On the downside, I note that several bookstores in both places are WaldenBooks and B. Dalton’s – and they’re both ailing. But you have other choices besides them and Barnes and Noble.

One thing that hasn’t been addressed is the impact of public libraries. I can’t speak for the rest of you, but the local libraries around here have been steadily expanding. It makes me spend less at the bookstore, and I’m sure I’m not the only one.

Curious, but I was just at a forum for my town - a burb W of Chicago, and someone posted that the BN one town over was closing. Another poster - a published author - chimed in that they expected Borders to shut down before BN. I think someone else said the downtown Chicago Borders was closing as well.

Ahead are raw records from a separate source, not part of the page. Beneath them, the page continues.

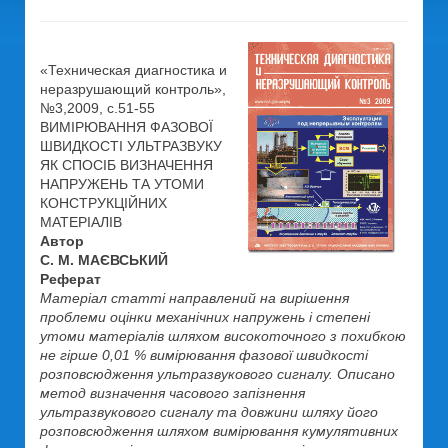
«Техническая диагностика и
неразрушающий контроль»,
№3,2009, c.51-55
ВИМІРЮВАННЯ ФАЗОВОЇ
ШВИДКОСТІ УЛЬТРАЗВУКУ
ЯК СПОСІБ ВИЗНАЧЕННЯ
НАПРУЖЕНЬ ТА УТОМИ
КОНСТРУКЦІЙНИХ
МАТЕРІАЛІВ
Автор
С. М. МАЄВСЬКИЙ
Реферат
Матеріал статті направлений на вирішення
проблеми оцінки механічних напружень і степені
утоми матеріалів шляхом високоточного з похибкою
не гірше 0,01 % вимірювання фазової швидкості
розповсюдження ультразвукового сигналу. Описано
метод визначення часового запізнення
ультразвукового сигналу та довжини шляху його
розповсюдження шляхом вимірювання кумулятивних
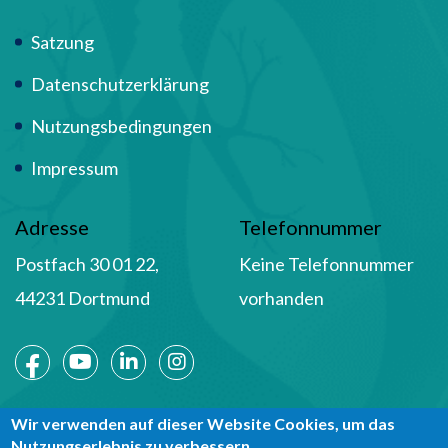
Term Of Use
Satzung
Datenschutzerklärung
Nutzungsbedingungen
Impressum
Adresse
Telefonnummer
Postfach 30 01 22,
Keine Telefonnummer
44231 Dortmund
vorhanden
Social Media
Wir verwenden auf dieser Website Cookies, um das
Nutzungserlebnis zu verbessern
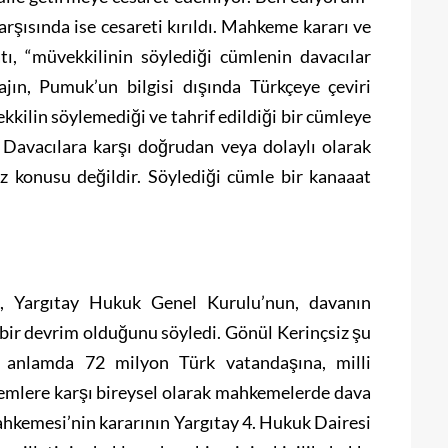
rşısında ise cesareti kırıldı. Mahkeme kararı ve
ı, “müvekkilinin söylediği cümlenin davacılar
tajın, Pumuk’un bilgisi dışında Türkçeye çeviri
vekkilin söylemediği ve tahrif edildiği bir cümleye
Davacılara karşı doğrudan veya dolaylı olarak
öz konusu değildir. Söylediği cümle bir kanaaat
z, Yargıtay Hukuk Genel Kurulu’nun, davanın
 bir devrim olduğunu söyledi. Gönül Kerinçsiz şu
l anlamda 72 milyon Türk vatandaşına, milli
lemlere karşı bireysel olarak mahkemelerde dava
ahkemesi’nin kararının Yargıtay 4. Hukuk Dairesi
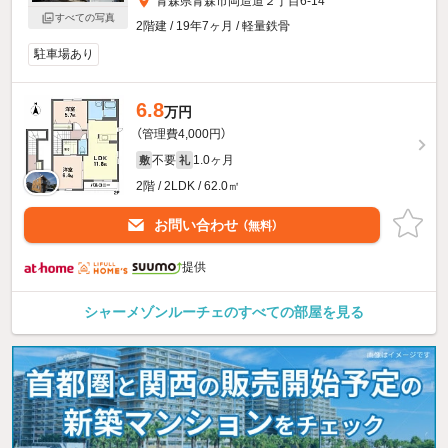
青森県青森市岡造道２丁目6-14
すべての写真
2階建 / 19年7ヶ月 / 軽量鉄骨
駐車場あり
6.8
万円
（管理費4,000円）
不要
1.0ヶ月
敷
礼
2階 / 2LDK / 62.0㎡
お問い合わせ
（無料）
提供
シャーメゾンルーチェのすべての部屋を見る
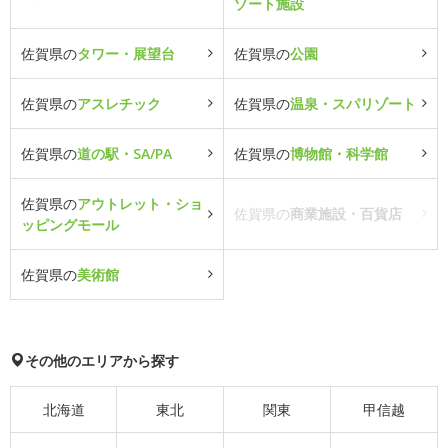
ゾート施設
佐賀県の
タワー・展望台
佐賀県の
公園
佐賀県の
アスレチック
佐賀県の
温泉・スパリゾート
佐賀県の
道の駅・SA/PA
佐賀県の
博物館・科学館
佐賀県の
アウトレット・ショ
佐賀県の
商業施設・百貨店
ッピングモール
佐賀県の
美術館
その他のエリアから探す
北海道
東北
関東
甲信越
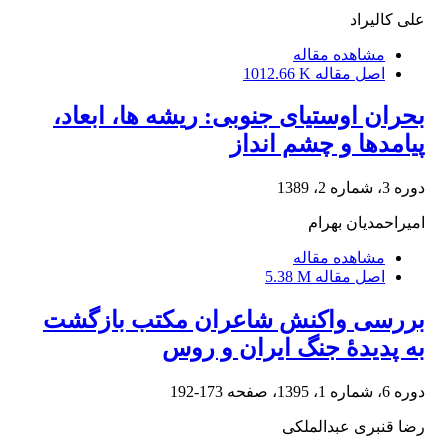
علی کالیراد
مشاهده مقاله
اصل مقاله
1012.66 K
بحران اوستیای جنوبی: ریشه ها، ابعاد،
پیامدها و چشم انداز
دوره 3، شماره 2، 1389
امیراحمدیان بهرام
مشاهده مقاله
اصل مقاله
5.38 M
بررسی واکنش شاعران مکتب بازگشت
به پدیدۀ جنگ ایران و روس
دوره 6، شماره 1، 1395، صفحه
173-192
رضا قنبری عبدالملکی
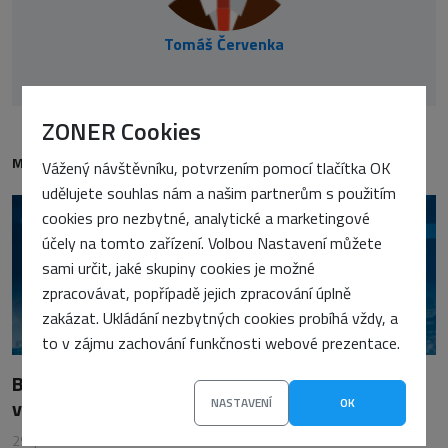
Tomáš Červenka
ZONER Cookies
MOHLO BY VÁS TAKÉ ZAJÍMAT
Vážený návštěvníku, potvrzením pomocí tlačítka OK
udělujete souhlas nám a našim partnerům s použitím
cookies pro nezbytné, analytické a marketingové
účely na tomto zařízení. Volbou Nastavení můžete
sami určit, jaké skupiny cookies je možné
zpracovávat, popřípadě jejich zpracování úplně
zakázat. Ukládání nezbytných cookies probíhá vždy, a
to v zájmu zachování funkčnosti webové prezentace.
Budoucnost SEO: tematický obsah jako základ
viditelnosti
NASTAVENÍ
OK
29. prosince 2025
•
Petra Sasínová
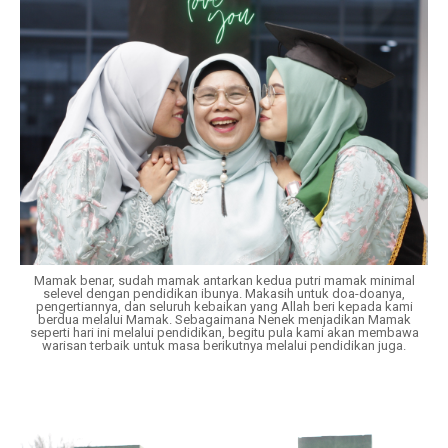
Mamak benar, sudah mamak antarkan kedua putri mamak minimal
selevel dengan pendidikan ibunya. Makasih untuk doa-doanya,
pengertiannya, dan seluruh kebaikan yang Allah beri kepada kami
berdua melalui Mamak. Sebagaimana Nenek menjadikan Mamak
seperti hari ini melalui pendidikan, begitu pula kami akan membawa
warisan terbaik untuk masa berikutnya melalui pendidikan juga.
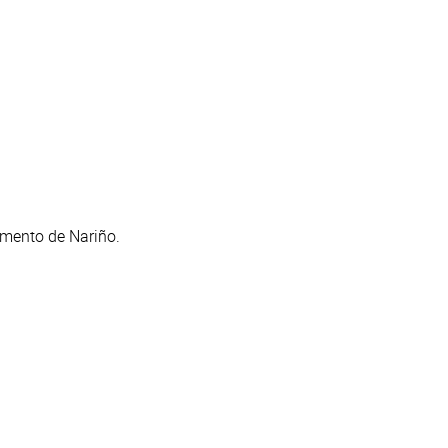
amento de Nariño.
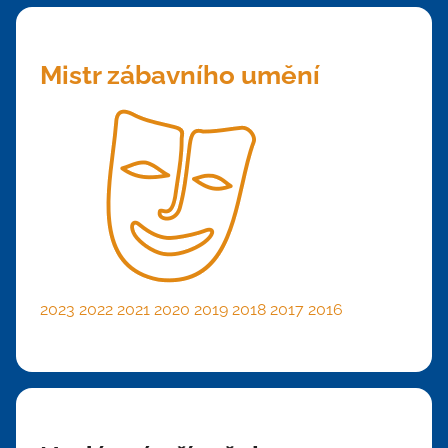
Mistr zábavního umění
2023
2022
2021
2020
2019
2018
2017
2016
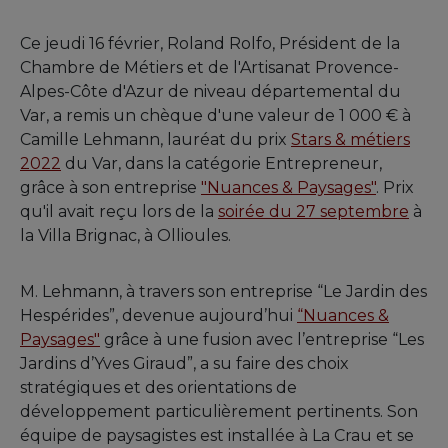
Ce jeudi 16 février, Roland Rolfo, Président de la
Chambre de Métiers et de l'Artisanat Provence-
Alpes-Côte d'Azur de niveau départemental du
Var, a remis un chèque d'une valeur de 1 000 € à
Camille Lehmann, lauréat du prix
Stars & métiers
2022
du Var, dans la catégorie Entrepreneur,
grâce à son entreprise
"Nuances & Paysages"
. Prix
qu'il avait reçu lors de la
soirée du 27 septembre
à
la Villa Brignac, à Ollioules.
M. Lehmann, à travers son entreprise “Le Jardin des
Hespérides”, devenue aujourd’hui
“Nuances &
Paysages"
grâce à une fusion avec l’entreprise “Les
Jardins d’Yves Giraud”, a su faire des choix
stratégiques et des orientations de
développement particulièrement pertinents. Son
équipe de paysagistes est installée à La Crau et se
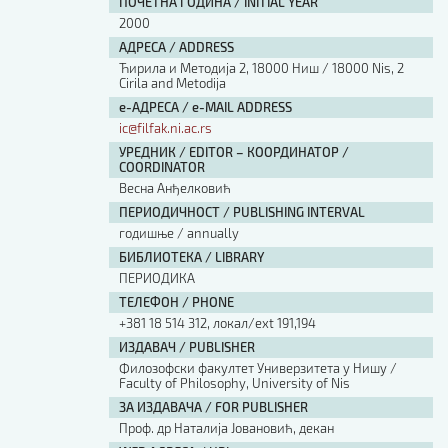
ПОЧЕТНА ГОДИНА / INITIAL YEAR
2000
АДРЕСА / ADDRESS
Ћирила и Методија 2, 18000 Ниш / 18000 Nis, 2
Cirila and Metodija
е-АДРЕСА / e-MAIL ADDRESS
ic@filfak.ni.ac.rs
УРЕДНИК / EDITOR – КООРДИНАТОР /
COORDINATOR
Весна Анђелковић
ПЕРИОДИЧНОСТ / PUBLISHING INTERVAL
годишње / annually
БИБЛИОТЕКА / LIBRARY
ПЕРИОДИКА
ТЕЛЕФОН / PHONE
+381 18 514 312, локал/ext 191,194
ИЗДАВАЧ / PUBLISHER
Филозофски факултет Универзитета у Нишу /
Faculty of Philosophy, University of Nis
ЗА ИЗДАВАЧА / FOR PUBLISHER
Проф. др Наталија Јовановић, декан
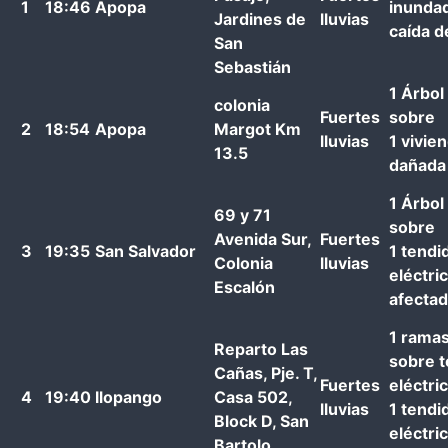
1
18:46
Apopa
inundad
Jardines de
lluvias
caída 
San
Sebastián
1 Árbol
colonia
Fuertes
sobre
2
18:54
Apopa
Margot Km
lluvias
1 vivie
13.5
dañada
1 Árbol
69 y 71
sobre
Avenida Sur,
Fuertes
3
19:35
San Salvador
1 tendi
Colonia
lluvias
eléctri
Escalón
afecta
1 ramas
Reparto Las
sobre 
Cañas, Pje. T,
Fuertes
eléctri
4
19:40
Ilopango
Casa 502,
lluvias
1 tendi
Block D, San
eléctri
Bartolo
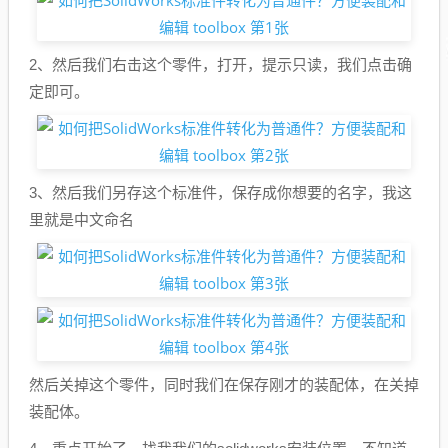
2、然后我们右击这个零件，打开，提示只读，我们点击确
定即可。
3、然后我们另存这个标准件，保存成你想要的名字，我这
里就是中文命名
然后关掉这个零件，同时我们在保存刚才的装配体，在关掉
装配体。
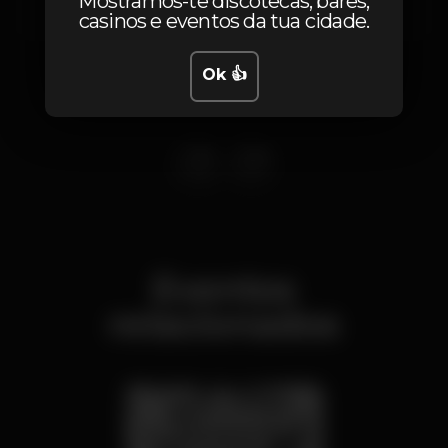
Mostramos-te discotecas, bares,
Lisboa
1200-869
casinos e eventos da tua cidade.
Ok 👍
Eventos
relacionados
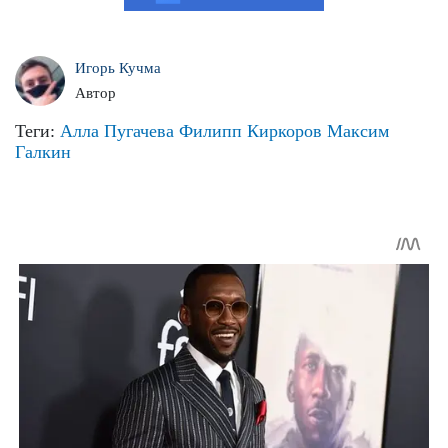
Игорь Кучма
Автор
Теги:
Алла Пугачева
Филипп Киркоров
Максим
Галкин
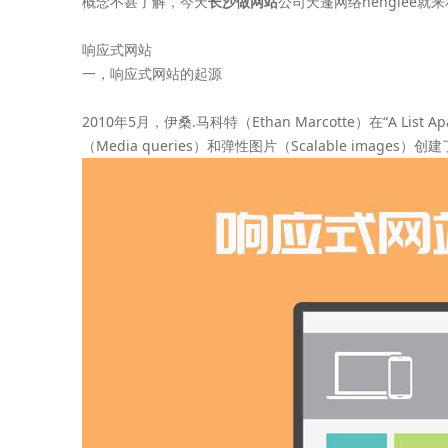
概念不甚了解，今天
长沙做网站
公司天蓬网络henglee
响应式网站
一，响应式网站的起源
2010年5月，伊桑.马科特（Ethan Marcotte）在“A Lis
（Media queries）和弹性图片（Scalable ima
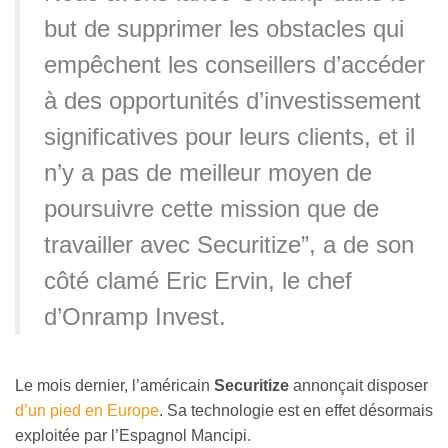
but de supprimer les obstacles qui
empêchent les conseillers d’accéder
à des opportunités d’investissement
significatives pour leurs clients, et il
n’y a pas de meilleur moyen de
poursuivre cette mission que de
travailler avec Securitize”, a de son
côté clamé Eric Ervin, le chef
d’Onramp Invest.
Le mois dernier, l’américain
Securitize
annonçait disposer
d’un pied en Europe
. Sa technologie est en effet désormais
exploitée par l’Espagnol Mancipi.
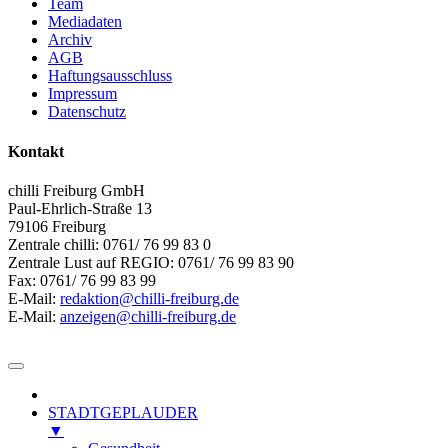
Team
Mediadaten
Archiv
AGB
Haftungsausschluss
Impressum
Datenschutz
Kontakt
chilli Freiburg GmbH
Paul-Ehrlich-Straße 13
79106 Freiburg
Zentrale chilli: 0761/ 76 99 83 0
Zentrale Lust auf REGIO: 0761/ 76 99 83 90
Fax: 0761/ 76 99 83 99
E-Mail:
redaktion@chilli-freiburg.de
E-Mail:
anzeigen@chilli-freiburg.de
STADTGEPLAUDER
▼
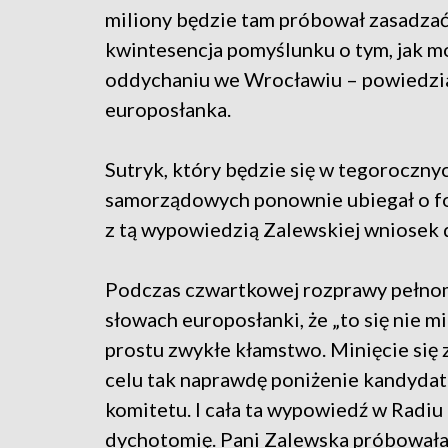
miliony będzie tam próbował zasadzać
kwintesencja pomyślunku o tym, jak m
oddychaniu we Wrocławiu – powiedzi
europosłanka.
Sutryk, który będzie się w tegoroczn
samorządowych ponownie ubiegał o fo
z tą wypowiedzią Zalewskiej wniosek 
Podczas czwartkowej rozprawy pełnom
słowach europosłanki, że „to się nie mi
prostu zwykłe kłamstwo. Minięcie się 
celu tak naprawdę poniżenie kandydat
komitetu. I cała ta wypowiedź w Radiu
dychotomię. Pani Zalewska próbowała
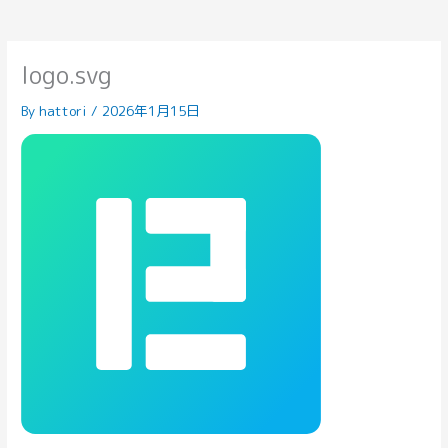
logo.svg
By
hattori
/
2026年1月15日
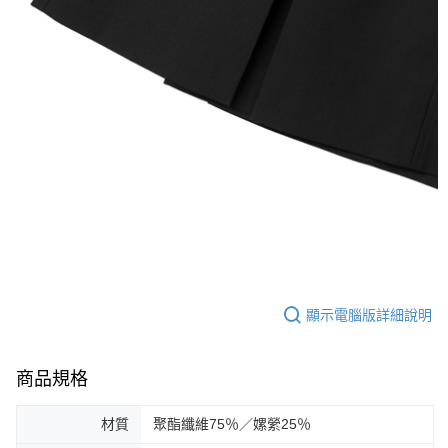
顯示電腦版詳細說明
商品規格
材質
聚酯纖維75％／嫘縈25％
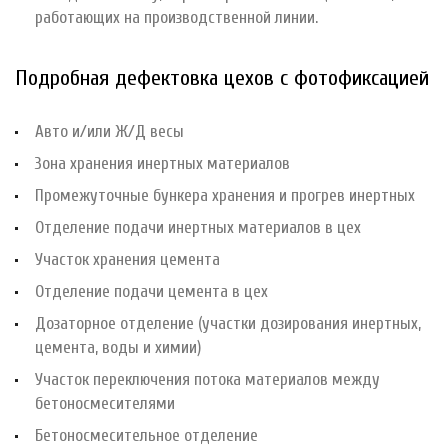
работающих на производственной линии.
Подробная дефектовка цехов с фотофиксацией
Авто и/или Ж/Д весы
Зона хранения инертных материалов
Промежуточные бункера хранения и прогрев инертных
Отделение подачи инертных материалов в цех
Участок хранения цемента
Отделение подачи цемента в цех
Дозаторное отделение (участки дозирования инертных,
цемента, воды и химии)
Участок переключения потока материалов между
бетоносмесителями
Бетоносмесительное отделение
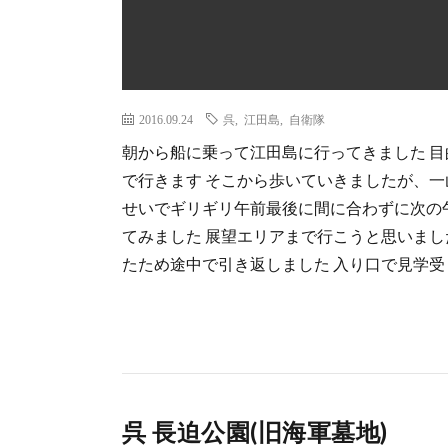
2016.09.24
呉
,
江田島
,
自衛隊
朝から船に乗って江田島に行ってきました 目
で行きます そこから歩いていきましたが、一
せいでギリギリ午前最後に間に合わずに次の
てみました 展望エリアまで行こうと思いま
たため途中で引き返しました 入り口で見学受 [
呉 長迫公園(旧海軍墓地)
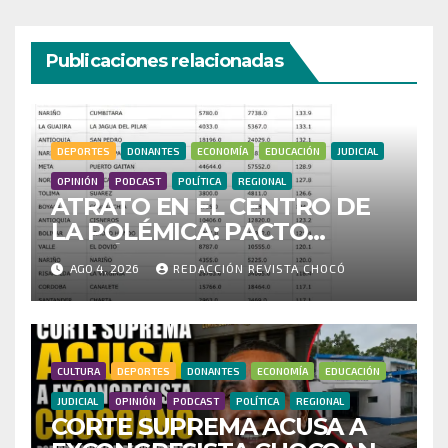
Publicaciones relacionadas
DEPORTES
DONANTES
ECONOMÍA
EDUCACIÓN
JUDICIAL
OPINIÓN
PODCAST
POLÍTICA
REGIONAL
ATRATO EN EL CENTRO DE
LA POLÉMICA: PACTO
HISTÓRICO CUESTIONA
AGO 4, 2026
REDACCIÓN REVISTA CHOCÓ
CENSO ELECTORAL Y PIDE
INVESTIGAR PRESUNTO
FRAUDE
CULTURA
DEPORTES
DONANTES
ECONOMÍA
EDUCACIÓN
JUDICIAL
OPINIÓN
PODCAST
POLÍTICA
REGIONAL
CORTE SUPREMA ACUSA A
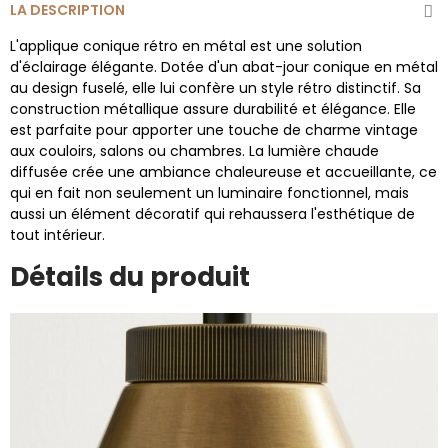
LA DESCRIPTION
L'applique conique rétro en métal est une solution
d'éclairage élégante. Dotée d'un abat-jour conique en métal
au design fuselé, elle lui confère un style rétro distinctif. Sa
construction métallique assure durabilité et élégance. Elle
est parfaite pour apporter une touche de charme vintage
aux couloirs, salons ou chambres. La lumière chaude
diffusée crée une ambiance chaleureuse et accueillante, ce
qui en fait non seulement un luminaire fonctionnel, mais
aussi un élément décoratif qui rehaussera l'esthétique de
tout intérieur.
Détails du produit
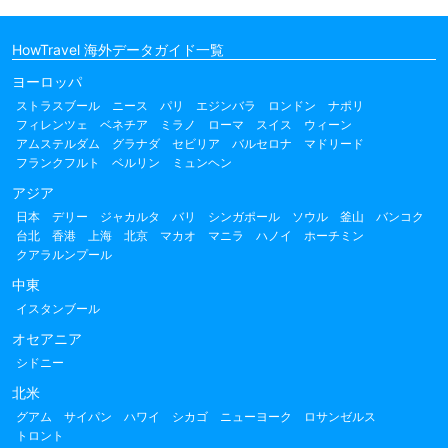
HowTravel 海外データガイド一覧
ヨーロッパ
ストラスブール
ニース
パリ
エジンバラ
ロンドン
ナポリ
フィレンツェ
ベネチア
ミラノ
ローマ
スイス
ウィーン
アムステルダム
グラナダ
セビリア
バルセロナ
マドリード
フランクフルト
ベルリン
ミュンヘン
アジア
日本
デリー
ジャカルタ
バリ
シンガポール
ソウル
釜山
バンコク
台北
香港
上海
北京
マカオ
マニラ
ハノイ
ホーチミン
クアラルンプール
中東
イスタンブール
オセアニア
シドニー
北米
グアム
サイパン
ハワイ
シカゴ
ニューヨーク
ロサンゼルス
トロント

I’m pretty oblivious, because I pretty exclusively obtain my reading material at the library.

The small stores have been hit hard, but the big boxes are doing well and there are plenty of them in a short drive from me. I do miss my used bookstores though. So at least Monmouth County is bucking part of the trend you are seeing. Of course more statistics will show the education and income levels are extremely high in Monmouth County and than probably helps a lot.